Nemazee is the author of Persia, Politics & Prison, a memoir structured in three parts that chronicles his life journey. The book begins with his upbringing in Iran and the impact of the Iranian Revolution, which led to exile and financial loss. It then follows his rise in the United States as a businessman and political figure, including his involvement in high-level fundraising and public affairs.

==Business interests==
Nemazee built his career in finance and investment banking, primarily through his firm, Nemazee Capital, which he founded in 1987. The firm evolved from earlier ventures associated with Nemazee Holdings and focused initially on real estate development before expanding into a broader range of industries. These included sectors such as healthcare, energy, media, telecommunications, insurance, and asset management.

Earlier in his career, Nemazee was involved in joint ventures with major financial institutions, including partnerships linked to American International Group and banking relationships connected to predecessors of JPMorgan Chase.

He also had connections to investment management firms, including involvement with Carret Asset Management, which managed public funds, including state investment assets in the United States.

==Political involvement==

During the 2004 United States presidential election, Nemazee was the New York finance chair of the John Kerry Presidential campaign.

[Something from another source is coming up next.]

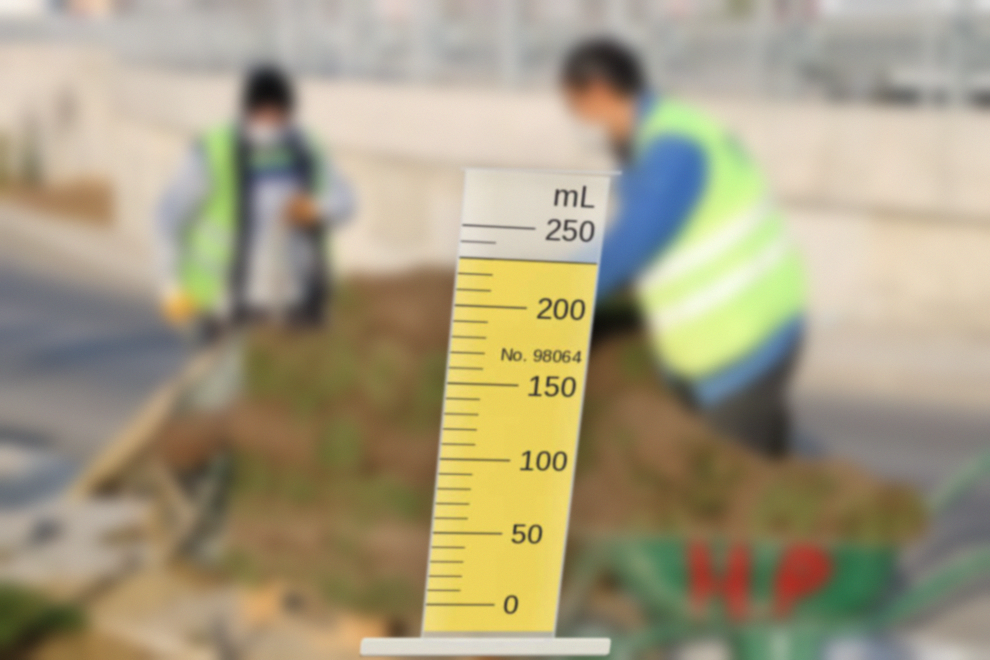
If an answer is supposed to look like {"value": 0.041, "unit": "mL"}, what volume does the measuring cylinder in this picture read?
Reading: {"value": 230, "unit": "mL"}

He later held a senior national role as finance chairman of the Democratic Senatorial Campaign Committee. Under his tenure, the committee raised approximately $115 million during the 2006 election cycle. With Nemazee as the national finance chair, Chuck Schumer's DSCC in 2006 raised $115 million, outpacing the NRSC by substantial sums, and helping the Democratic Party take control of the Senate.

More recently, Nemazee served as Finance Chairman to Hillary Clinton's 2007-08 presidential campaign, and also donated $50,000 (the maximum amount) to Barack Obama's Presidential Inaugural Committee. In addition, Nemazee was a bundler for the 2009 Presidential Inaugural Committee.

During his presidency, Bill Clinton nominated Nemazee to fill the position of U.S. Ambassador to Argentina.

== Fraud conviction and imprisonment ==
Nemazee was arrested on August 25, 2009 and charged with bank fraud in the United States District Court for the Southern District of New York. Prosecutors charged Nemazee with using "fake account statements and forged signatures to show he had collateral worth hundreds of millions of dollars to fraudulently obtain $292 million in loans from Bank of America, Citibank and HSBC." He was later in 2010 found guilty by judge Sidney H. Stein, who called Nemazee's fraud “breathtaking in its brazenness, in its scope.”, and sentenced in him to 12 years in prison, as well as forfeiture of his assets, including "his $17.75 million Park Avenue duplex; an estate in southern Italy; a blue Maserati; shares in a yacht and private airplane; and $93 million in cash and securities.". Hassan Nemazee was released from prison early in February 2019 under the First Step Act.